Dr. Necochea discussed the history of student global health work, starting from the 1970s. He discussed how Dr. Carl Taylor took a team of six medical students to Nepal in 1976 to complete a course called “Human Ecology in the Himalayas.” Students in the course were able to learn firsthand how to diagnose common diseases with very little access to technology and with the use of simple treatments. Taylor aimed to develop relationships with the local communities, to think broadly about possible solutions, and to hold a debriefing afterwards to allow the students to process their experiences.

Today, many of the same benefits apply to students who go on medical service trips. However, it is important to consider who is benefiting most in this exchange – the students or the community? Dr. Necochea acknowledged a growing number of articles today denouncing ‘voluntourism,’ – so many that they “properly constitute a literary genre.” Dr. Necochea highlighted that this is not a new phenomenon, and it is important for students and professionals working abroad to consider the roles they play in these communities and how their agendas from home may affect their work.

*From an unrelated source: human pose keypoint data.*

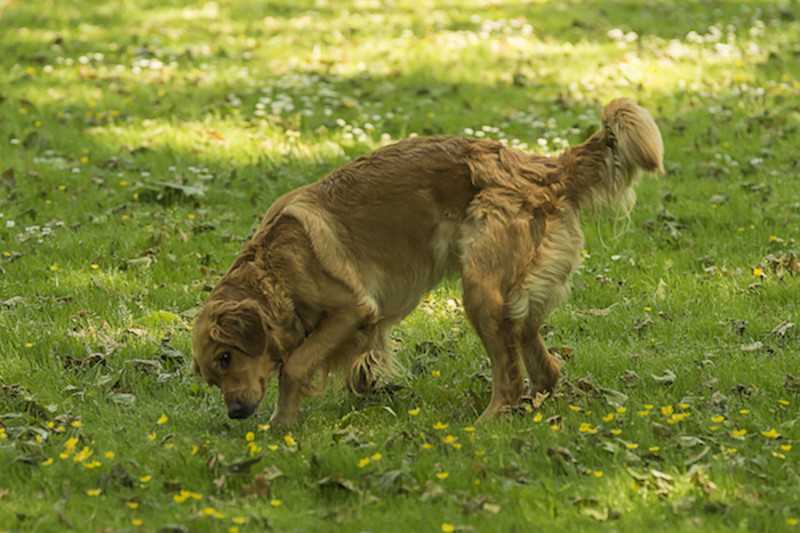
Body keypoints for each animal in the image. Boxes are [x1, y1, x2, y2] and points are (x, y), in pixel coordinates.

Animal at [192, 97, 664, 426]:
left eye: (226, 357)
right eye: (212, 377)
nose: (236, 413)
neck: (277, 266)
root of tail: (540, 167)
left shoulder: (353, 308)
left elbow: (293, 365)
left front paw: (282, 424)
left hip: (480, 290)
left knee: (509, 377)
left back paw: (490, 420)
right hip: (519, 295)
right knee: (542, 364)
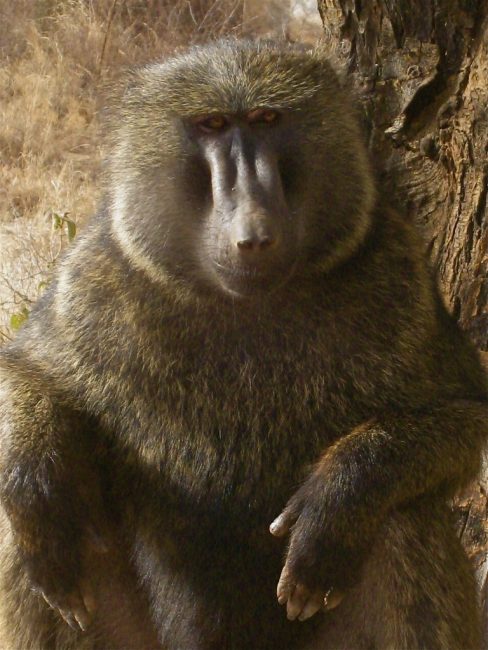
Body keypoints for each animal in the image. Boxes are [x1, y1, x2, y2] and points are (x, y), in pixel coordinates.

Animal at [0, 38, 486, 650]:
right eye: (211, 124)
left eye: (266, 120)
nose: (253, 232)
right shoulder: (93, 277)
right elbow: (29, 371)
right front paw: (34, 487)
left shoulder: (401, 272)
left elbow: (464, 416)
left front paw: (338, 501)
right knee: (29, 542)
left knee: (406, 523)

Dr. Strauss urged students to focus on forming relationships with the local community and to only perform work they are prepared and qualified to do. He recalled that what stood out to him most from his own experiences abroad were the relationships he made with the community and the local healthcare providers.

Ms. Rossodivita explained the dual mission of Timmy Global Health: expanding access to healthcare and health services in areas with high levels of need, and empowering students and volunteers to advocate for global health equity. Timmy has received praise for working with local residents of the countries they work in, making sure their needs are addressed and aiming to improve the continuum of care they receive.

The panelists emphasized that there are many ways to have an impact on a community, not just through medical service. This echoes the thoughts of Dr. Chuck Dietzen, the founder of Timmy Global Health: “We were not all born to be doctors and nurses, but we were all born to be healers.”